아래 기록의 첫 줄부터 "List the labels in order of １１月" 문구가 든 줄까지, 양 끝 줄을 포함해 각 줄을 문자열 하나로 담은 JSON 목록으로 출력하세요. 빈 줄은 빼세요.

입력:
########################################
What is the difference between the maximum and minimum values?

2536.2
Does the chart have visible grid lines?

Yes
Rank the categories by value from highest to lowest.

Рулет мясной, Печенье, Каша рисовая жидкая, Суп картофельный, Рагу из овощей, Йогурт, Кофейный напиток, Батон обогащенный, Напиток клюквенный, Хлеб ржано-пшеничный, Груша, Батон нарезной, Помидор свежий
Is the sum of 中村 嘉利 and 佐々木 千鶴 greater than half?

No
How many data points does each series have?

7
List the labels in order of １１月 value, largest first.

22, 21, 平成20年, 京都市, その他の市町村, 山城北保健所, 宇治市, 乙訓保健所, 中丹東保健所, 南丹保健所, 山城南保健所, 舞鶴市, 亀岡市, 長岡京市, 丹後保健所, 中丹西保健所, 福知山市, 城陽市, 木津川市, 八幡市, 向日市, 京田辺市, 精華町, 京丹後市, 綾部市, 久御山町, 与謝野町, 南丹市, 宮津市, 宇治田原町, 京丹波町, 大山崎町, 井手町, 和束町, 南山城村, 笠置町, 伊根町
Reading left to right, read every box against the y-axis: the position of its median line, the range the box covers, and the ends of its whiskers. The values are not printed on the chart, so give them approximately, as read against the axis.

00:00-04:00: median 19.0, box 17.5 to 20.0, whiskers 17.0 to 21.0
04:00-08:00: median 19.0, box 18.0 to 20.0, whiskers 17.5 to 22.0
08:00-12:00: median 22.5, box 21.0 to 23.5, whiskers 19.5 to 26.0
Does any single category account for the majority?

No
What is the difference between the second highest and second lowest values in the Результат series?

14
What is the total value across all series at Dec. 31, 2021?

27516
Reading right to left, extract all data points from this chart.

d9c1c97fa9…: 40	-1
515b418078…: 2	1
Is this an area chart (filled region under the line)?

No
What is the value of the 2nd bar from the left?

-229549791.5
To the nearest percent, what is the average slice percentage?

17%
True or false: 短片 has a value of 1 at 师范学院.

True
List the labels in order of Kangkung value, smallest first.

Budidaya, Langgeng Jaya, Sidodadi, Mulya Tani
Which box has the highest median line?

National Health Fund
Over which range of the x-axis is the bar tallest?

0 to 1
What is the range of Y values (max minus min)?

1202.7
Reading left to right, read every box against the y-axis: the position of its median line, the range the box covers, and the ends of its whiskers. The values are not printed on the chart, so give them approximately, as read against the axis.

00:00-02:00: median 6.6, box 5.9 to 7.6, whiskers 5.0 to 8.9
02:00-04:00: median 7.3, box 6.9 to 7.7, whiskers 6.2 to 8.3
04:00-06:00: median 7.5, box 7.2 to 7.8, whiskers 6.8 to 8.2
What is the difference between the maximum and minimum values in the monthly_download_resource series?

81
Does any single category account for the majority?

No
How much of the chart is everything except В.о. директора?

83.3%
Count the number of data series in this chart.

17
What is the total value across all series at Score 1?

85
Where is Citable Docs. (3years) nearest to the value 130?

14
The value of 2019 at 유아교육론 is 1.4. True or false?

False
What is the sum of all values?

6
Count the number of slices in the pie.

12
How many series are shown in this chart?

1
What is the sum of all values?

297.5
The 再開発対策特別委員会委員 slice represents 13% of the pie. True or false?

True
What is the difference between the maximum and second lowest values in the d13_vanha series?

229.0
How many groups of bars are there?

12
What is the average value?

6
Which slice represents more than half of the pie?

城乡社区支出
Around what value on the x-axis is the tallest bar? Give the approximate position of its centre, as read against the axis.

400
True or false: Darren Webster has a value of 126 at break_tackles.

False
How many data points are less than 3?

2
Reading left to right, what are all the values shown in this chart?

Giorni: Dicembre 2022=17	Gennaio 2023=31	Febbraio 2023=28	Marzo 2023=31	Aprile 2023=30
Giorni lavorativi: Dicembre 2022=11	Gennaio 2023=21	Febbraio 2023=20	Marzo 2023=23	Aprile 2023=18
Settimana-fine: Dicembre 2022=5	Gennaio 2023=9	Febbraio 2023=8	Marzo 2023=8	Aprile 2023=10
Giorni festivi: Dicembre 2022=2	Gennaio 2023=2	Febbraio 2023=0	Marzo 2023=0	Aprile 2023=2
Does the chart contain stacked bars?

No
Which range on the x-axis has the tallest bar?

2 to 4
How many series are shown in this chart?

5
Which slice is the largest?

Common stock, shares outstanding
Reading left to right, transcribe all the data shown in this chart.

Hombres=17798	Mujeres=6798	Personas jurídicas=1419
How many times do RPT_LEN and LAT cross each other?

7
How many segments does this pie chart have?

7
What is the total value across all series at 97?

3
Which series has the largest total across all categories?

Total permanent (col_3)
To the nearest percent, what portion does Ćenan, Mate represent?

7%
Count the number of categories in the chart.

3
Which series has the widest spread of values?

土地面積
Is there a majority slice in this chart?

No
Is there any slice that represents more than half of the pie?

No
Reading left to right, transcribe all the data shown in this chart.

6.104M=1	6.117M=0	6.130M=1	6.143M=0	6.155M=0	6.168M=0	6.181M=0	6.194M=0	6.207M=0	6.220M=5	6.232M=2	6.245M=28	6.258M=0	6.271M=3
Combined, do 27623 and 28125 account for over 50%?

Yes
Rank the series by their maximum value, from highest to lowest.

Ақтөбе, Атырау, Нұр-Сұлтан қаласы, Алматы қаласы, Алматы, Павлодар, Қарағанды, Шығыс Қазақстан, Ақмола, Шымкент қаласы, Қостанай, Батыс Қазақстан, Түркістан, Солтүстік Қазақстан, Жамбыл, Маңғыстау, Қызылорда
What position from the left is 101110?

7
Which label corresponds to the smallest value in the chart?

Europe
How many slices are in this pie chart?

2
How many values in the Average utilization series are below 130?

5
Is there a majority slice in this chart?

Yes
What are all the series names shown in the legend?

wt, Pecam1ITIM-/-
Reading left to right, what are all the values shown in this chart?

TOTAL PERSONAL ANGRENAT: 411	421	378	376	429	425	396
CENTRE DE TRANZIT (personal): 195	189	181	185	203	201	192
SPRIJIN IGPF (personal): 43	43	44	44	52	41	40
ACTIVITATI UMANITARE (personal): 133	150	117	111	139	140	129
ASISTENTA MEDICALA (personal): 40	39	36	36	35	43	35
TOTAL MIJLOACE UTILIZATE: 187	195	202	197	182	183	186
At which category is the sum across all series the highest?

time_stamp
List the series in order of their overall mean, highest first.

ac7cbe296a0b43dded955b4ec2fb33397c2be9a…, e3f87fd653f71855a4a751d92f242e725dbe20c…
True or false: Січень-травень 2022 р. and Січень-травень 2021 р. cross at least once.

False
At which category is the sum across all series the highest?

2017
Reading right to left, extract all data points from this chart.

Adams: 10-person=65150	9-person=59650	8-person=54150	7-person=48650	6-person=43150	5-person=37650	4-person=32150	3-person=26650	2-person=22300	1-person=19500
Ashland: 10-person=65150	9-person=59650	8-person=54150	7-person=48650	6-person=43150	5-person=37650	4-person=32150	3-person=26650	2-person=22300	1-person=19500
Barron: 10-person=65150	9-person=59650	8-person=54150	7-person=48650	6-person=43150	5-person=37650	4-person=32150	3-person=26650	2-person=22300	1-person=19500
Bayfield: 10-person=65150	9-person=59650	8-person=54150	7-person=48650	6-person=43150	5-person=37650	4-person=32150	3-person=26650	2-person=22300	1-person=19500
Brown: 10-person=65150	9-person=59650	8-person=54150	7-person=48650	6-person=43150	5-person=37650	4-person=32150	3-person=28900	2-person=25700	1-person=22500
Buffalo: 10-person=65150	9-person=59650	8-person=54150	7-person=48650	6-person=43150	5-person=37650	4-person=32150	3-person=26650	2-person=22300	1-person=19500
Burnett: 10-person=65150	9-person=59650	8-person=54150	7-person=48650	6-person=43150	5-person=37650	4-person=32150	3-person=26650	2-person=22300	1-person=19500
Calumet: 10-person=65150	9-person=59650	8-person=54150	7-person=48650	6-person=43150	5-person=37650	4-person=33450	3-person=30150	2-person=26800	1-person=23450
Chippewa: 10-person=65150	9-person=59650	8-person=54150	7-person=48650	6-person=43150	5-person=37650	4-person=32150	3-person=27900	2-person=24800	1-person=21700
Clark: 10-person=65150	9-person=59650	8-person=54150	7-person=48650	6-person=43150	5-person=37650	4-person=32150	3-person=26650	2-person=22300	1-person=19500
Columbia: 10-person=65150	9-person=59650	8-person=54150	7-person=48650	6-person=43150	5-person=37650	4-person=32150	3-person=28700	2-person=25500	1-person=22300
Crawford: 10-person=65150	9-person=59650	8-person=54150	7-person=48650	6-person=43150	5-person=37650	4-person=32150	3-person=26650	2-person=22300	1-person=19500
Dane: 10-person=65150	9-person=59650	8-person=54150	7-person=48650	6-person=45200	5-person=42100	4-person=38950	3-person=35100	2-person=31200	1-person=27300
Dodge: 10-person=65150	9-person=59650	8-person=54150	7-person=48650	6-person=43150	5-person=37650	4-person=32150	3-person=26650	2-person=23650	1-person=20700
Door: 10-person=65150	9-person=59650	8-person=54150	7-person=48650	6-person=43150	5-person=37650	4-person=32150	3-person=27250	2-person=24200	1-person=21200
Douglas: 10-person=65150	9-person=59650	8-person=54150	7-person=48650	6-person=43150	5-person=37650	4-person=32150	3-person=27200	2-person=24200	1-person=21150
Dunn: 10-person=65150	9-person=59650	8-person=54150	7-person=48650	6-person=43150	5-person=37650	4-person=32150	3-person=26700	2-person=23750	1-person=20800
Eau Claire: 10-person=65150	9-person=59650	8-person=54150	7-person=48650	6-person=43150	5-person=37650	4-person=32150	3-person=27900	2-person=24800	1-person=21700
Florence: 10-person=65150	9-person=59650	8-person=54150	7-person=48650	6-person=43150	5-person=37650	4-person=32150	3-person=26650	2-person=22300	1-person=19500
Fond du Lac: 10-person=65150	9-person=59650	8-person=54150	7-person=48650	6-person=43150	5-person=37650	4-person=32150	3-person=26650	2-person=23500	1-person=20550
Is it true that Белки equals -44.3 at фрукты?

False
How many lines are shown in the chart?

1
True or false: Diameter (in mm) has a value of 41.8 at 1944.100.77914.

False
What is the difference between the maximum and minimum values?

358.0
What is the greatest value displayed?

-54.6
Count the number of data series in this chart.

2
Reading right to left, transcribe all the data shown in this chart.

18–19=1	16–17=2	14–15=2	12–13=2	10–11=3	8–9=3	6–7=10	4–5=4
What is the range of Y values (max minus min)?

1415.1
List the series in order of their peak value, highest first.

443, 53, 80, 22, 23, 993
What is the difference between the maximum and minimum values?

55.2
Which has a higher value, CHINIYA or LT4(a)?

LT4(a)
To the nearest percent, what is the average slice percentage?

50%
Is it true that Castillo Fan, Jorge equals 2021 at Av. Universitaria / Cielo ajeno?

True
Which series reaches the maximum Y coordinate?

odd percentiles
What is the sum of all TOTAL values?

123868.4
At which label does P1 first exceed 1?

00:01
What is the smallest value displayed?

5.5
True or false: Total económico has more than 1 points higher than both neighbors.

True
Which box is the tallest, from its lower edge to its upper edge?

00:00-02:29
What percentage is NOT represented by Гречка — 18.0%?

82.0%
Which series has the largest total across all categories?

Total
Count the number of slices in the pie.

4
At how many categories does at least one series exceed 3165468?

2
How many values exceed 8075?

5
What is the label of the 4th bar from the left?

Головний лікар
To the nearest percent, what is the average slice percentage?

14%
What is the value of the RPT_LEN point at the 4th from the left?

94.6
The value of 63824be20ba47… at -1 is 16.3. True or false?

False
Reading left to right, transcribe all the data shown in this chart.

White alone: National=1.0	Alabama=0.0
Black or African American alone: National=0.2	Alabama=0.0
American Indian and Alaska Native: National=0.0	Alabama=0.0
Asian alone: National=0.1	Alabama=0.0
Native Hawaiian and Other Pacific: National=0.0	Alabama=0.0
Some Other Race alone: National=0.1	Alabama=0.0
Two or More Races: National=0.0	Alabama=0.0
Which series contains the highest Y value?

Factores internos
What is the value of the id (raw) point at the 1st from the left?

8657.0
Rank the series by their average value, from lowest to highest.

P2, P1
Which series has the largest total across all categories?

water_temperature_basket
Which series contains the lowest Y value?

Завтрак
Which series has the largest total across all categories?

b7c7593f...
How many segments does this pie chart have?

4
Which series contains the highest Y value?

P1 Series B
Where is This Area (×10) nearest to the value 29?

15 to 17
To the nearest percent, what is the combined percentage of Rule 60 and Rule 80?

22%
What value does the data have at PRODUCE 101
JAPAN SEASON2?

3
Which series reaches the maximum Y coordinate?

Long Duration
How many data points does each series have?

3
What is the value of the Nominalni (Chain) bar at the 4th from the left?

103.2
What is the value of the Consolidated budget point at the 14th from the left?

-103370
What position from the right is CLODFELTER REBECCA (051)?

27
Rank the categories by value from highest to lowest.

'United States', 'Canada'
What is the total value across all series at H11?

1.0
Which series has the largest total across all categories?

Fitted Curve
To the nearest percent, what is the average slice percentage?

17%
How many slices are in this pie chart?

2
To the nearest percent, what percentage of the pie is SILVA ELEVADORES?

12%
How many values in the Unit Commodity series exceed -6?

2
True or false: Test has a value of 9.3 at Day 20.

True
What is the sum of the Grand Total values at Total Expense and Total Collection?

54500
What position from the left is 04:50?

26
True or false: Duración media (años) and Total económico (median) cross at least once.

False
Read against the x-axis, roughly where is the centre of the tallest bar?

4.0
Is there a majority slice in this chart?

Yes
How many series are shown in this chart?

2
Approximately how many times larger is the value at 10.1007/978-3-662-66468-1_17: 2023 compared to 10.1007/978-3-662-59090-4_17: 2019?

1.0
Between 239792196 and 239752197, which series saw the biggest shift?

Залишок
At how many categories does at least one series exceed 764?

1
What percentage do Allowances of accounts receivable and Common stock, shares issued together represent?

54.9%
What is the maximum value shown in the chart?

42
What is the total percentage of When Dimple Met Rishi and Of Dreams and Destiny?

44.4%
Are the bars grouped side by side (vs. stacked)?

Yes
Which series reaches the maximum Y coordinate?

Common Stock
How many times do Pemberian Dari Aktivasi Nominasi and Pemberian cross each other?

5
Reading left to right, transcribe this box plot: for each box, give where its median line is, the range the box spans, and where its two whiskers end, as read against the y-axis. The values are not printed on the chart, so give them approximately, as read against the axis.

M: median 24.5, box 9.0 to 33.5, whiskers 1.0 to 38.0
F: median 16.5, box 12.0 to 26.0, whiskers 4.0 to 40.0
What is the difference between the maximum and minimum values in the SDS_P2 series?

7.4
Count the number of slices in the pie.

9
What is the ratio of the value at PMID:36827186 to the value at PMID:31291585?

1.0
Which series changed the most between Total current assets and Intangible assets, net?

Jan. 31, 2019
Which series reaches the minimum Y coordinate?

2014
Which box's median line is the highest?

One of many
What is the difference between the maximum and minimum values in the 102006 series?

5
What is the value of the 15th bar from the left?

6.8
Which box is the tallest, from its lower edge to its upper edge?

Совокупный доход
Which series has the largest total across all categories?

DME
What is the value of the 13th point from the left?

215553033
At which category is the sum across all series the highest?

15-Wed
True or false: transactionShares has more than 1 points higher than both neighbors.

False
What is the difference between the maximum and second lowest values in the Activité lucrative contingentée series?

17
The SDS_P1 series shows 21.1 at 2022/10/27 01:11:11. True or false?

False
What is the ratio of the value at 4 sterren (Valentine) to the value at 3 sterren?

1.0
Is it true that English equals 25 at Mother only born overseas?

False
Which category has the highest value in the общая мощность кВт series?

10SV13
########################################
작성 답변:
[
  "What is the difference between the maximum and minimum values?",
  "2536.2",
  "Does the chart have visible grid lines?",
  "Yes",
  "Rank the categories by value from highest to lowest.",
  "Рулет мясной, Печенье, Каша рисовая жидкая, Суп картофельный, Рагу из овощей, Йогурт, Кофейный напиток, Батон обогащенный, Напиток клюквенный, Хлеб ржано-пшеничный, Груша, Батон нарезной, Помидор свежий",
  "Is the sum of 中村 嘉利 and 佐々木 千鶴 greater than half?",
  "No",
  "How many data points does each series have?",
  "7",
  "List the labels in order of １１月 value, largest first."
]